Qui précisent, concernant Pourvu qu’il soit de bonne humeur : « L’auteure s’empare avec assurance et sensibilité d’un sujet hélas encore d’actualité, la violence conjugale. Sujet traité, ici, loin de tout manichéisme. » En effet, la narration est menée jusqu’au bout et se déploie avec succès en plusieurs thèmes.
Le jury relève la transmission générationnelle du traumatisme, la résistance sous toutes ses formes, l’amour multidimensionnel, la dignité face à la souffrance, l’abnégation, ainsi que le désir de liberté. Cet ouvrage nous invite au voyage dans le passé à travers deux personnages, deux époques et deux couples, pour mieux nous faire cerner le présent. « Loubna Serraj interpelle sa société et, partant, tous les pays où les femmes souffrent encore dans leur chair. C’est à une véritable (re)prise de la parole que les lecteurs sont conviés. Un tour de force réussi pour ce premier roman », considère le jury.
Une résonnance particulière au Maroc
La lauréate recevra une dotation de 10 000 euros et bénéficiera d’une campagne de promotion pour son ouvrage. Lequel est édité en France chez Au diable vauvert. Il fait l’objet d’un projet de coédition dans plusieurs pays d’Afrique dans le cadre du Club d’Ouja, un collectif d’éditeurs africains et français.
Pourvu qu’il soit de bonne humeur est un roman à plusieurs voix, notamment celles de Maya et de sa petite-fille, Lilya. Maya se marie à quinze ans, en 1939. S’ensuivent une série de violences conjugales et de silences des témoins. Quelque 80 ans plus tard, Lilya revit le calvaire de sa grand-mère, sans comprendre. « Le personnage de Maya, tiré de faits réels, est une allégorie de plusieurs Maya qui existent de par le monde », justifie Loubna Serraj.

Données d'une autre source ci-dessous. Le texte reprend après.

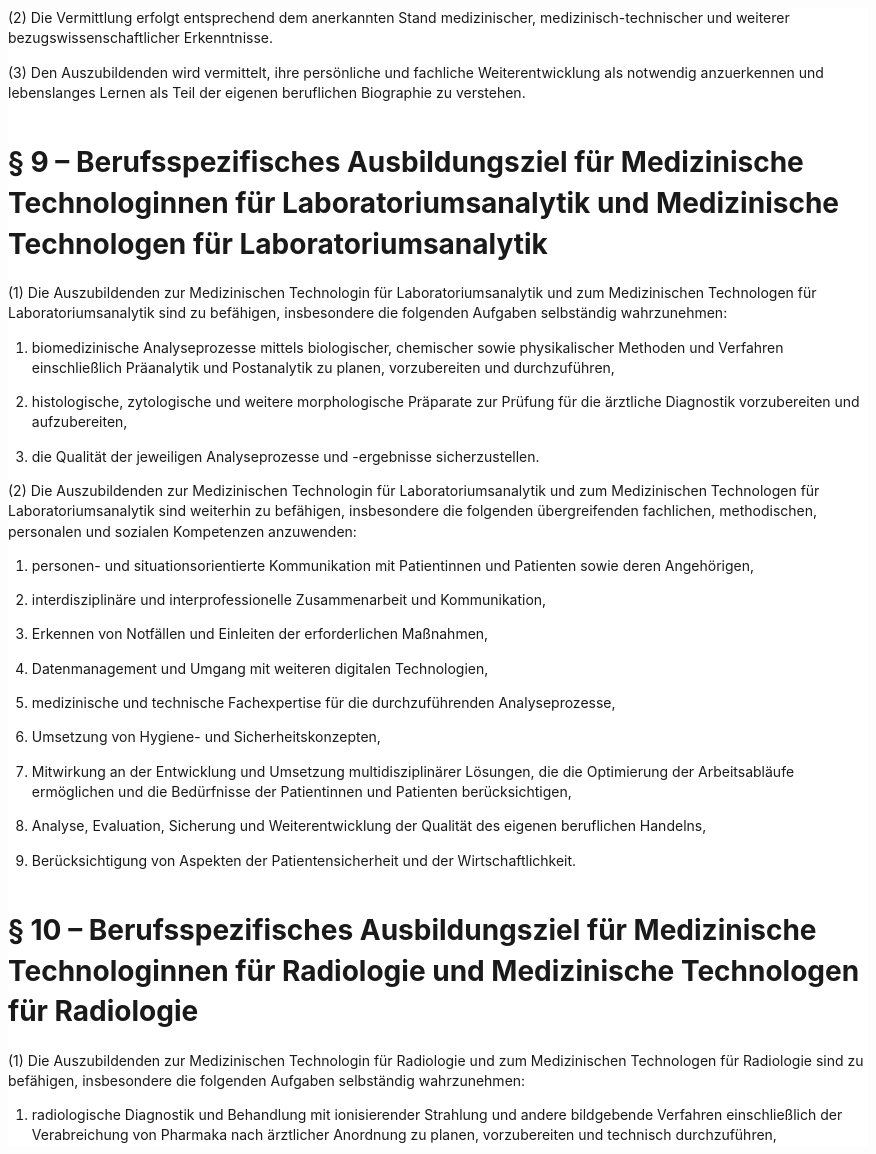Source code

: (2) Die Vermittlung erfolgt entsprechend dem anerkannten Stand medizinischer, medizinisch-technischer und weiterer bezugswissenschaftlicher Erkenntnisse.

(3) Den Auszubildenden wird vermittelt, ihre persönliche und fachliche Weiterentwicklung als notwendig anzuerkennen und lebenslanges Lernen als Teil der eigenen beruflichen Biographie zu verstehen.

# § 9 – Berufsspezifisches Ausbildungsziel für Medizinische Technologinnen für Laboratoriumsanalytik und Medizinische Technologen für Laboratoriumsanalytik

(1) Die Auszubildenden zur Medizinischen Technologin für Laboratoriumsanalytik und zum Medizinischen Technologen für Laboratoriumsanalytik sind zu befähigen, insbesondere die folgenden Aufgaben selbständig wahrzunehmen:

1. biomedizinische Analyseprozesse mittels biologischer, chemischer sowie physikalischer Methoden und Verfahren einschließlich Präanalytik und Postanalytik zu planen, vorzubereiten und durchzuführen,

2. histologische, zytologische und weitere morphologische Präparate zur Prüfung für die ärztliche Diagnostik vorzubereiten und aufzubereiten,

3. die Qualität der jeweiligen Analyseprozesse und -ergebnisse sicherzustellen.

(2) Die Auszubildenden zur Medizinischen Technologin für Laboratoriumsanalytik und zum Medizinischen Technologen für Laboratoriumsanalytik sind weiterhin zu befähigen, insbesondere die folgenden übergreifenden fachlichen, methodischen, personalen und sozialen Kompetenzen anzuwenden:

1. personen- und situationsorientierte Kommunikation mit Patientinnen und Patienten sowie deren Angehörigen,

2. interdisziplinäre und interprofessionelle Zusammenarbeit und Kommunikation,

3. Erkennen von Notfällen und Einleiten der erforderlichen Maßnahmen,

4. Datenmanagement und Umgang mit weiteren digitalen Technologien,

5. medizinische und technische Fachexpertise für die durchzuführenden Analyseprozesse,

6. Umsetzung von Hygiene- und Sicherheitskonzepten,

7. Mitwirkung an der Entwicklung und Umsetzung multidisziplinärer Lösungen, die die Optimierung der Arbeitsabläufe ermöglichen und die Bedürfnisse der Patientinnen und Patienten berücksichtigen,

8. Analyse, Evaluation, Sicherung und Weiterentwicklung der Qualität des eigenen beruflichen Handelns,

9. Berücksichtigung von Aspekten der Patientensicherheit und der Wirtschaftlichkeit.

# § 10 – Berufsspezifisches Ausbildungsziel für Medizinische Technologinnen für Radiologie und Medizinische Technologen für Radiologie

(1) Die Auszubildenden zur Medizinischen Technologin für Radiologie und zum Medizinischen Technologen für Radiologie sind zu befähigen, insbesondere die folgenden Aufgaben selbständig wahrzunehmen:

1. radiologische Diagnostik und Behandlung mit ionisierender Strahlung und andere bildgebende Verfahren einschließlich der Verabreichung von Pharmaka nach ärztlicher Anordnung zu planen, vorzubereiten und technisch durchzuführen,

Ce prix trouve une résonance particulière au Maroc, où la loi votée en 2018 contre les violences conjugales peine à être appliquée et est jugée insuffisante par les associations féministes.
DERNIÈRE MINUTE
La sélection du prix RFI Théâtre
Douze textes inédits seront présentés au jury présidé par l’écrivaine sénégalaise Ken Bugul, qui remettra le prix RFI Théâtre le 26 septembre 2021.
Le comité de lecture a reçu près de 150 textes. Parmi les thématiques récurrentes d’une année sur l’autre, on retrouve les conflits générationnels et les contradictions entre modernité et tradition dans la sphère familiale et dans la société.
Beaucoup de pièces évoquent les routes de l’exil, d’autres la condition féminine ou le sort des enfants en temps de paix comme en temps de guerre. La dénonciation de la dictature et de la corruption prend souvent la forme de farces. Et, comme en 2020, une cinquantaine de textes se focalisent sur l’épidémie de la Covid-19.
Les pièces retenues font la part belle à l’Afrique de l’Ouest. Qu’on en juge : Midi, Michel Bapo Bassingue (Bukina Faso) ; Un oiseau l’aube, Jocelyn Danga (Congo) ; Amala, Fatou Diop (Sénégal) ; Diptyque 13, Michael Disanka (Congo) ; Quelque part dans le temps, Basma El Euchi (Tunisie) ; Les Silencieuses, Mireille Gandebagni (Bénin) ; Sandra, Salimata Togora (Mali) ;
Sur les océans, Jean Paul Tooh Tooh (Bénin – Côte d’Ivoire) ; Les arrières-petits-fils du singe, Pelphide Topko (Bénin) ; Roxane, Jerôme Tossavi (Bénin) ; Aucun rempart contre les ténèbres, Djevens Fransaint (Haïti) ; Opéra Poussière, Jean D’Amérique (Haïti).
Le prix RFI Théâtre 2020 avait été décerné à Souleymane Bah (Guinée) pour La Cargaison.